- _What the task asks_: In your copy, include every entry exactly as written but no pictures.

Given records START

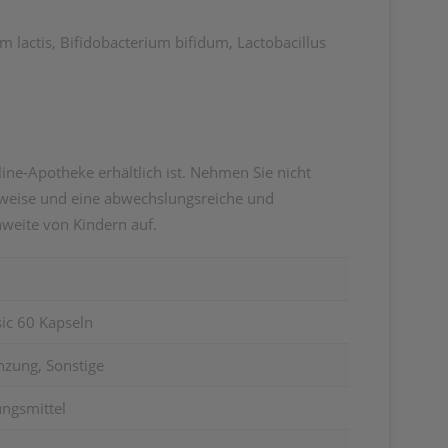
um lactis, Bifidobacterium bifidum, Lactobacillus
ne-Apotheke erhältlich ist. Nehmen Sie nicht
nsweise und eine abwechslungsreiche und
weite von Kindern auf.
ic 60 Kapseln
zung, Sonstige
ngsmittel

Given records END

- _Expected answer_:
um lactis, Bifidobacterium bifidum, Lactobacillus
ne-Apotheke erhältlich ist. Nehmen Sie nicht
nsweise und eine abwechslungsreiche und
weite von Kindern auf.
ic 60 Kapseln
zung, Sonstige
ngsmittel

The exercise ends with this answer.